(Data excerpts)
+ + + + +

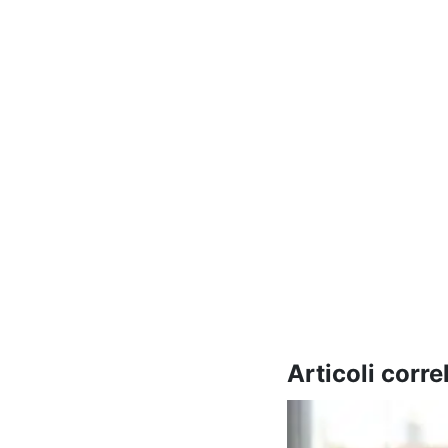
Articoli correl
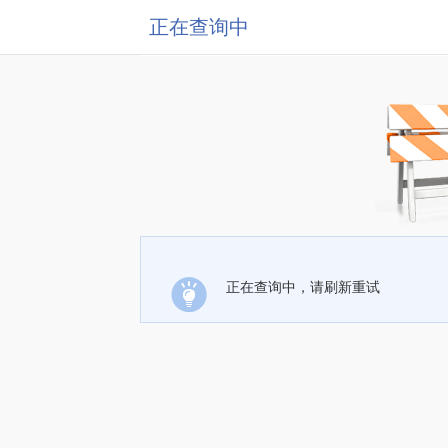
正在查询中
正在查询中，请刷新重试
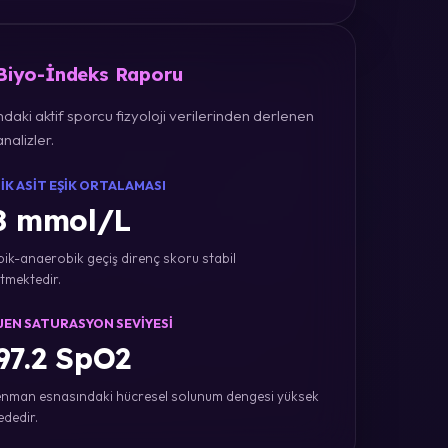
 Biyo-İndeks Raporu
daki aktif sporcu fizyoloji verilerinden derlenen
nalizler.
IK ASIT EŞIK ORTALAMASI
8 mmol/L
ik-anaerobik geçiş direnç skoru stabil
tmektedir.
JEN SATURASYON SEVIYESI
7.2 SpO2
nman esnasındaki hücresel solunum dengesi yüksek
ededir.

+ + + + +

== Assignment ==
Reproduce the text of every item above line for line, with no changes, and leave the pictures out.

== Your solution ==
Articoli correl
正在查询中
正在查询中，请刷新重试
 Biyo-İndeks Raporu
daki aktif sporcu fizyoloji verilerinden derlenen
nalizler.
IK ASIT EŞIK ORTALAMASI
8 mmol/L
ik-anaerobik geçiş direnç skoru stabil
tmektedir.
JEN SATURASYON SEVIYESI
7.2 SpO2
nman esnasındaki hücresel solunum dengesi yüksek
ededir.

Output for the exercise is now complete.